Looking back on 2012, Kim Dotcom was certainly the tech story of the year. Not only that, he was "the big story" of 2012, as recognised by Kiwi media outlets in their year-end reviews.
Nothing much happens in New Zealand, so such a situation is perhaps understandable.
There was that infamous Hollywood-style raid, along with the glamour of Kim Dotcom's fast cars, fast women, and lavish lifestyle to give him mainstream appeal.
Furthermore, there was also that political angle, with his arrest challenging the government and Prime Minister John Key over issues of immigration, relations with the United States, the funding of politicians, and matters of competence and honesty.
And for the geeks, Kim Dotcom is at the centre of some of the most innovative download technology, which, in addition to global issues of copyright, also has implications for major projects like New Zealand's ultrafast broadband (UFB) project, Australia's National Broadband Network (NBN), and the Pacific Fibre link, which Dotcom sought to fund.
By mid year, Dotcom became such a central figure in New Zealand life that he was often seen as a celebrity, butthat he might overplay his hand, which could cost him dearly in public support.
This has certainly become true since then, with opposition politicians and partisan journalists using Kim Dotcom as a stick with which to beat the government. But by becoming a political figure himself, Kim Dotcom has lost support from the right-wing blogs, and in turn from other media.
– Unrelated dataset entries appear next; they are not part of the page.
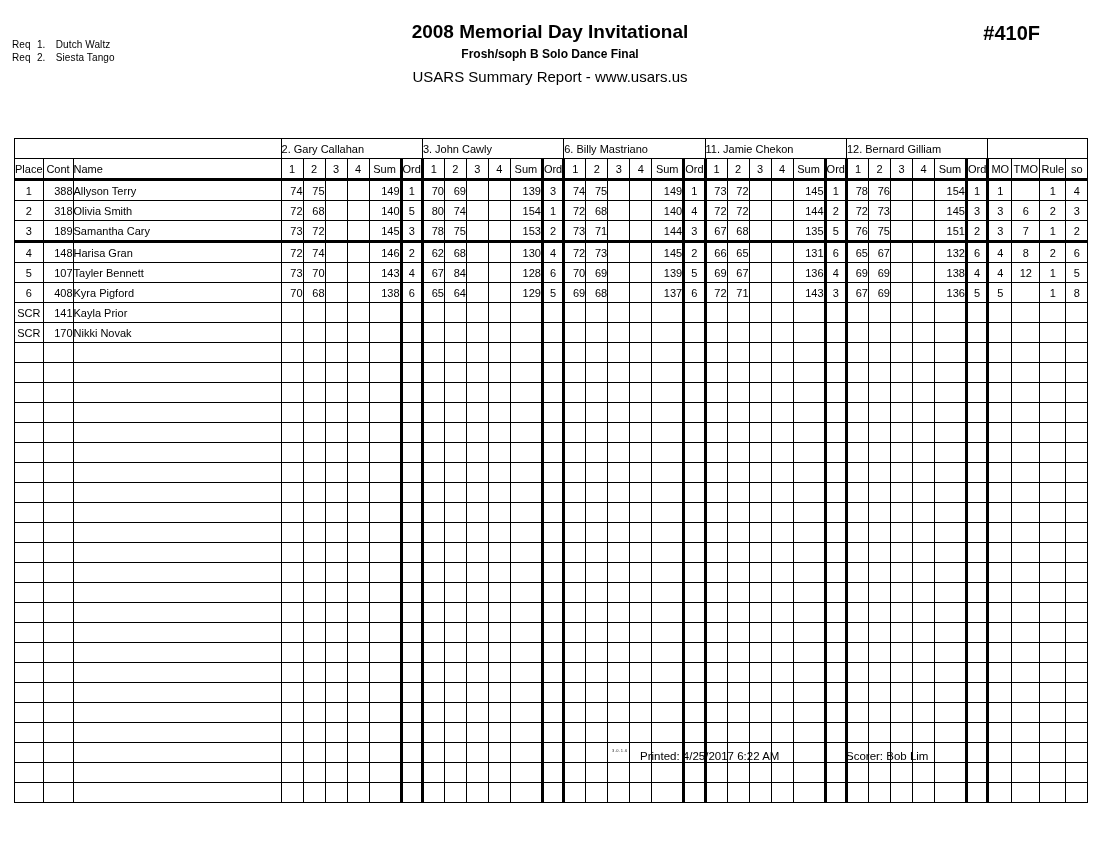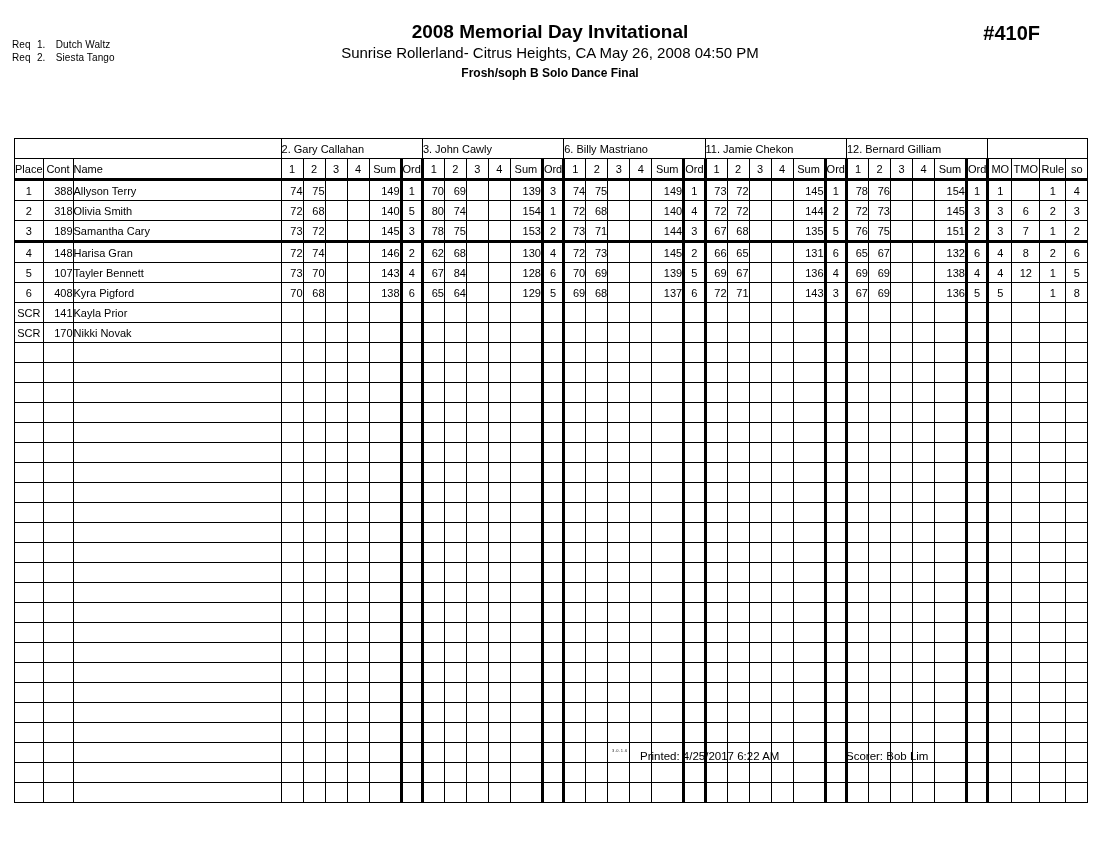--- a/index.html
+++ b/index.html
@@ -105,7 +105,6 @@
 
 <div id="titles">
   <div class="t1">2008 Memorial Day Invitational</div>
-  <div class="t2">Sunrise Rollerland- Citrus Heights, CA  May 26, 2008  04:50 PM</div>
   <div class="t3">Frosh/soph B Solo Dance Final</div>
 </div>
 <div id="event-code">#410F</div>

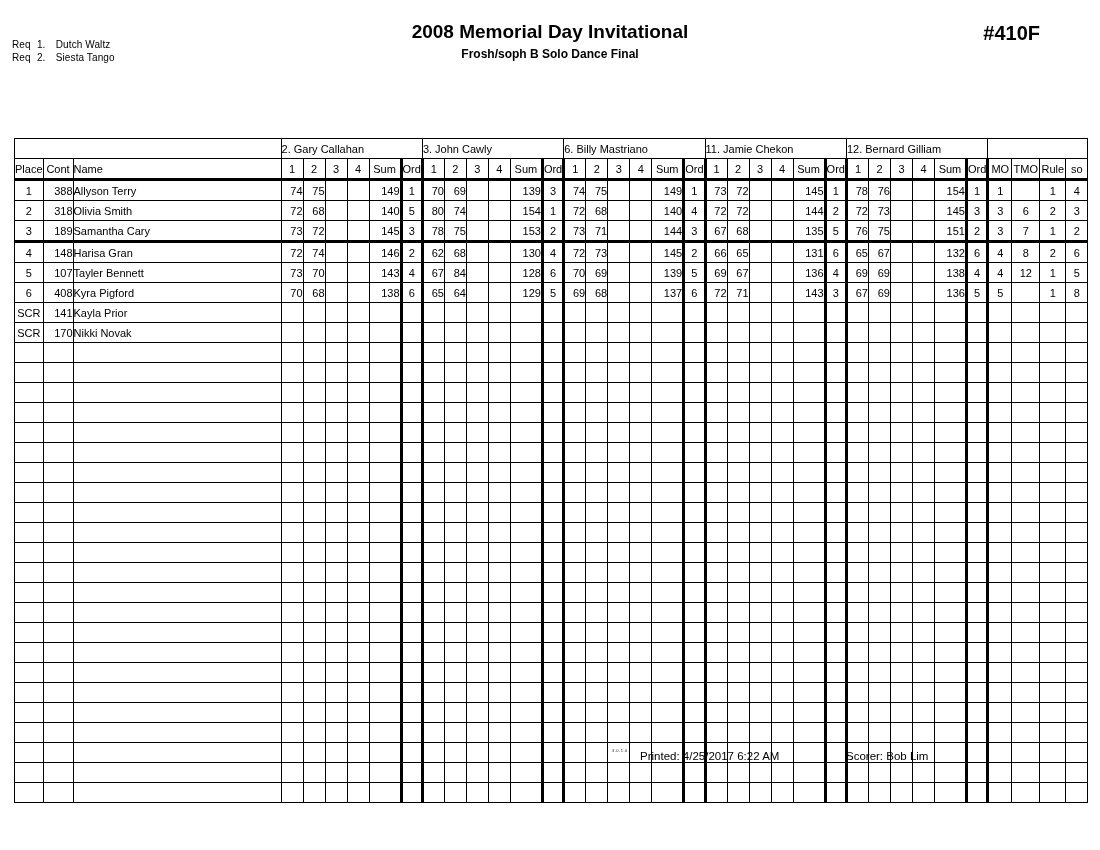--- a/index.html
+++ b/index.html
@@ -106,6 +106,7 @@
 <div id="titles">
   <div class="t1">2008 Memorial Day Invitational</div>
   <div class="t3">Frosh/soph B Solo Dance Final</div>
+  <div class="t4">USARS Summary Report - www.usars.us</div>
 </div>
 <div id="event-code">#410F</div>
The right-leaning National Business Review reported how Dotcom's Pacific Fibre plans were fantasy, and, in contrast with a supportive TV3, the state-owned TVNZ broadcast a special program revealing that Kim Dotcom might not be the lovable figure so often presented.
In the run-up to Christmas, we saw a divisive figure overplay his hand. Kim Dotcom is a technology entrepreneur with a chequered past facing some very serious charges — but he appeared as Santa Claus in a Christmas play. He also turned on the famous Franklin Street Christmas Lights in Auckland with Mayor Len Brown, who notably defeated John Banks in his run for the city mayoralty — remember that Banks is the politician who Dotcom once controversially donated to.
Over the festive season, Kim Dotcom attracted ire for comparing himself to Jesus Christ in a Christmas tweet. He also issued a most disturbing Christmas video. If viewed in full, you can understand why it is not just critics like Whale Oil's Cameron Slater, who now also edits a national newspaper, might question Dotcom's sanity.
With such increasingly erratic behaviour, the publicity-seeking Megalomaniac Kim Dotcom looks no longer to be as "good for this country" as the New Zealand Herald opined in its review of 2012.
Either way, as we enter 2013, with his recent claims about the FBI, the launch of a new business venture on January 20 at his mansion — the very same day and location as last year's raid — and the extradition hearings now due in August, Kim Dotcom looks set to dominate 2013 as he did 2012.